Lyndsay McCandless, Executive Director of Center of Wonder praised community contributions saying, “It is wonderful to see Jackson being nationally recognized. We have painters, writers, musicians, filmmakers, dancers and all kinds of creative thinkers living and creating here. It is the people here in Jackson that help bring us such incredible art experiences every day!”


The overall arts vibrancy index is composed of three dimensions: supply, demand, and government support. Supply is assessed by the total number of arts providers in the community, including the number of arts and culture organizations and employees, independent artists, and entertainment firms. Demand is gauged by the total nonprofit arts dollars in the community, including program revenue, contributed revenue, total expenses, and total compensation. Lastly, the level of government support is based on state and federal arts dollars and grants.


“The arts are an underappreciated sector in America. As this report demonstrates, the idea that they are for an elite few is simply not true. The arts generate tremendous amounts of tourism dollars, enhance and encourage a love of learning, and connect diverse communities and people,” said Karen Brooks Hopkins, NCAR’s Nasher Haemisegger Fellow.


This is the third time that Teton County, WY/ID has been recognized for the vibrancy of its arts and culture. In 2015, the community was ranked #3 and in 2016 came in #1 for medium and small arts populations. In 2017, NCAR added a new population category that shifted Teton County to the designation of a small arts community.


About NCAR

In 2012, the Meadows School of the Arts and Cox School of Business at SMU launched the National Center for Arts Research (NCAR). The vision of NCAR is to act as a catalyst for the transformation and sustainability of the national arts and cultural community. The goals of the Center are to unlock insights on: 1) arts attendance and patronage; 2) understanding how managerial decisions, arts attendance, and patronage affect one another; and 3) fiscal trends and fiscal stability of the arts in the U.S., and to create an in-depth assessment of the industry that allows arts and cultural leaders to make more informed decisions and improve the health of their organizations. To work toward these goals, NCAR integrates data from DataArts and its Cultural Data Profile[1] and other national and government sources such as Theatre Communications Group, the League of American Orchestras, the National Endowment for the Arts, the Census Bureau, and the National Center for Charitable Statistics. NCAR makes its findings available free of charge to arts leaders, funders, policymakers, researchers, and the general public.

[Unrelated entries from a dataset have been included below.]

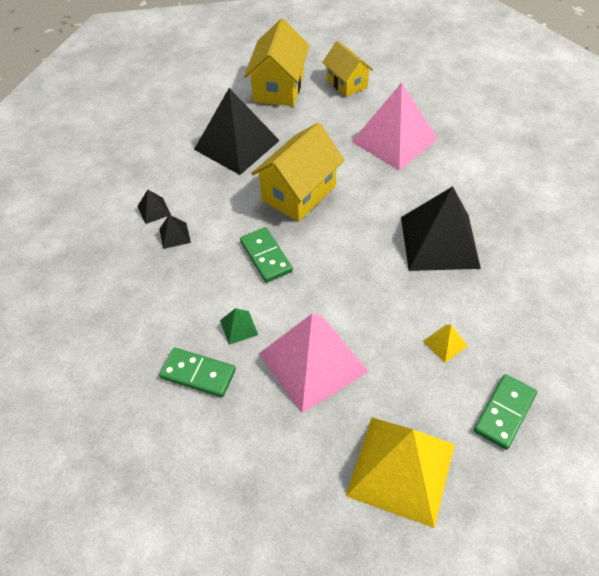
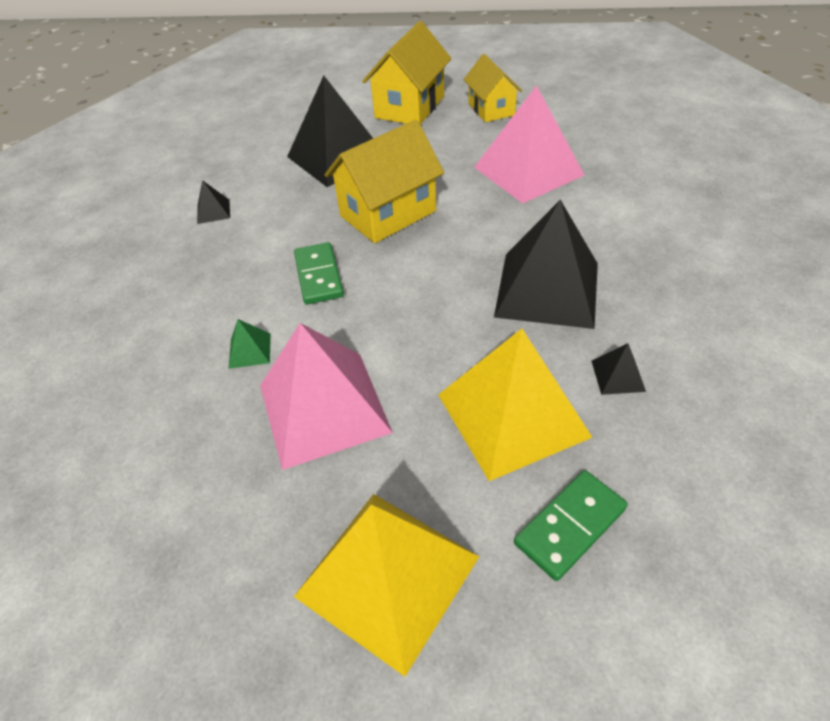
camera: 15 degrees right, 5 degrees down
black pyramid [159,215,191,249] -> black pyramid moved to [592,343,646,395]
green domino [159,348,236,397] -> none
yellow pyramid [423,325,468,363] -> yellow pyramid [438,328,593,481], size x2.47

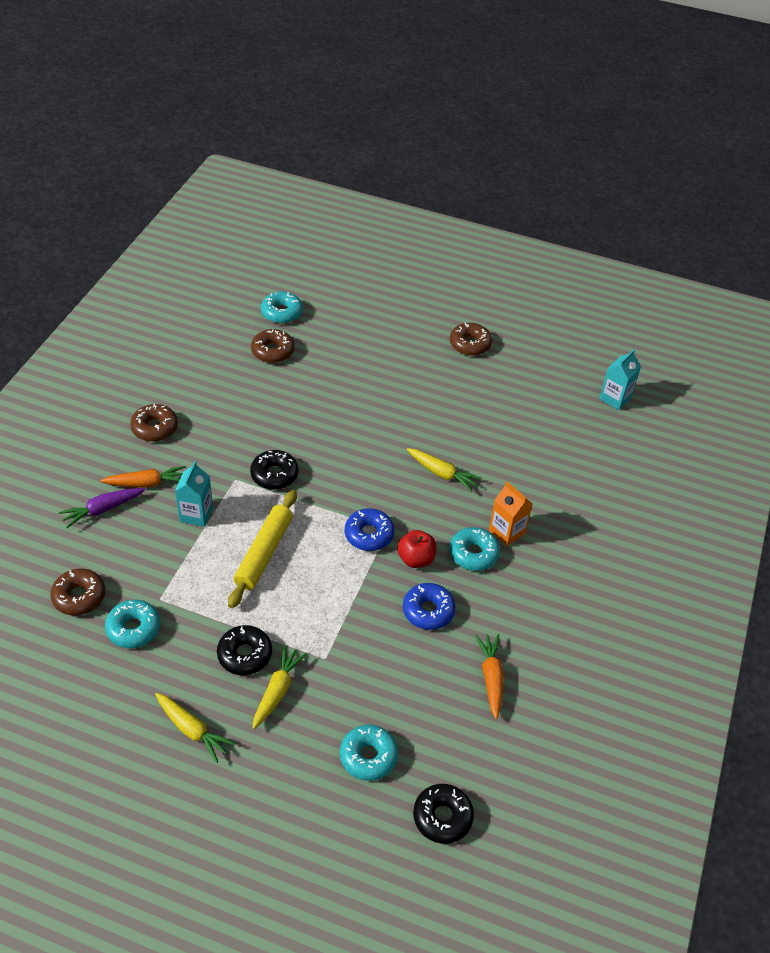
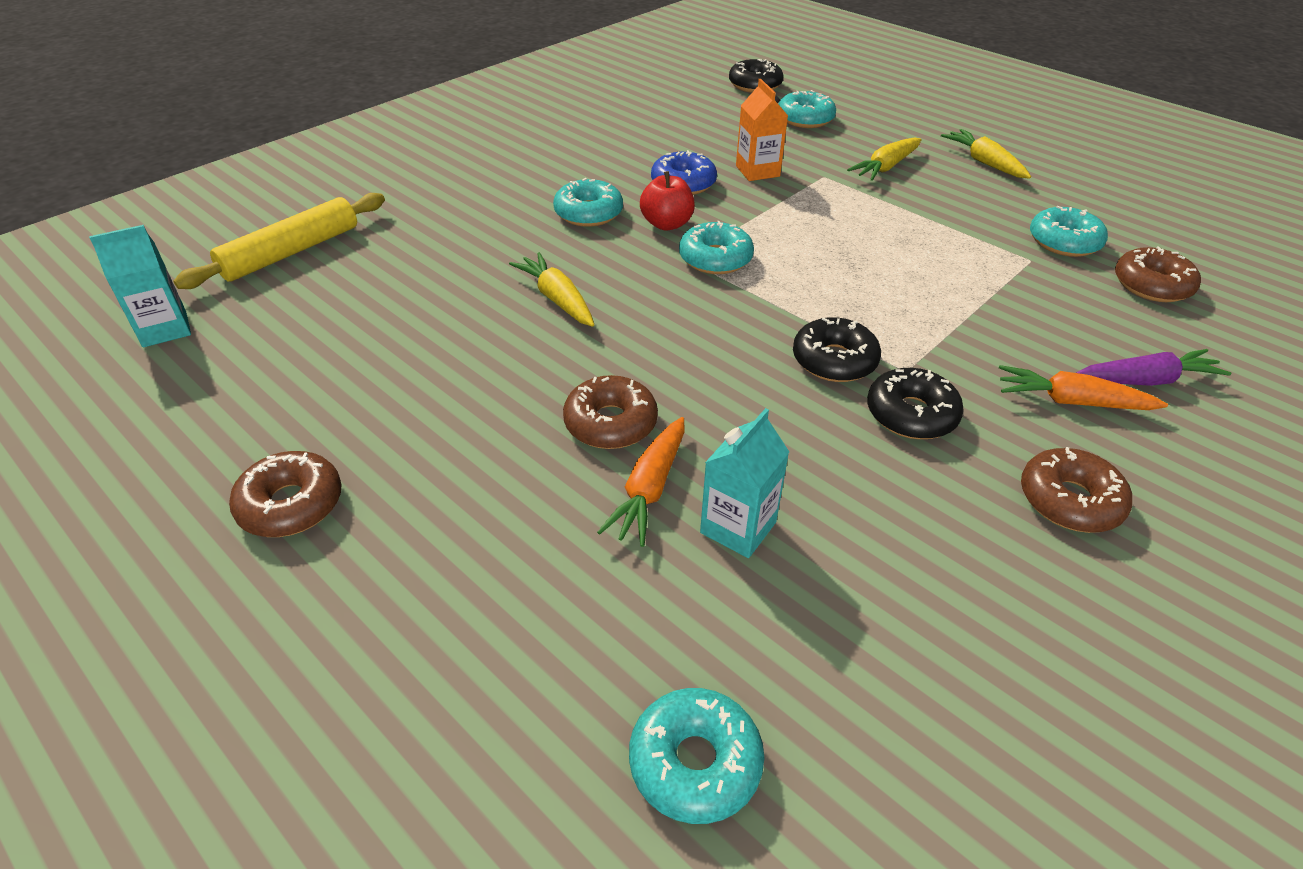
camera: 155 degrees left, 5 degrees down
turquoise carton [175,461,213,527] -> turquoise carton moved to [700,408,789,558]
black donut [217,625,272,675] -> black donut moved to [867,368,964,439]
yellow rolling pin [228,490,297,608] -> yellow rolling pin moved to [174,193,385,289]
brown donut [251,329,294,363] -> brown donut moved to [563,375,658,449]
blue donut [345,508,395,551] -> turquoise donut [679,221,754,274]
orange carrot [475,634,504,719] -> orange carrot moved to [597,417,685,547]
orange carton [489,482,532,546] -> orange carton moved to [736,79,788,181]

NCAR develops reports based on this uniquely comprehensive set of arts organizations’ data. It assesses the industry from multiple perspectives, including sector/art form, geography, and size of the organization, and it determines what drives health from the organization’s conditions and its community’s characteristics. Recent publications include a white paper on diversity and equity in the arts, a white paper dispelling the myth that the arts are elitist, and reports on the health of the U.S. arts and cultural sector. In July 2016, NCAR launched the KIPI Dashboard, a free online diagnostic tool that allows arts organizations to benchmark their individual performance in nine finance and operations categories against their peers.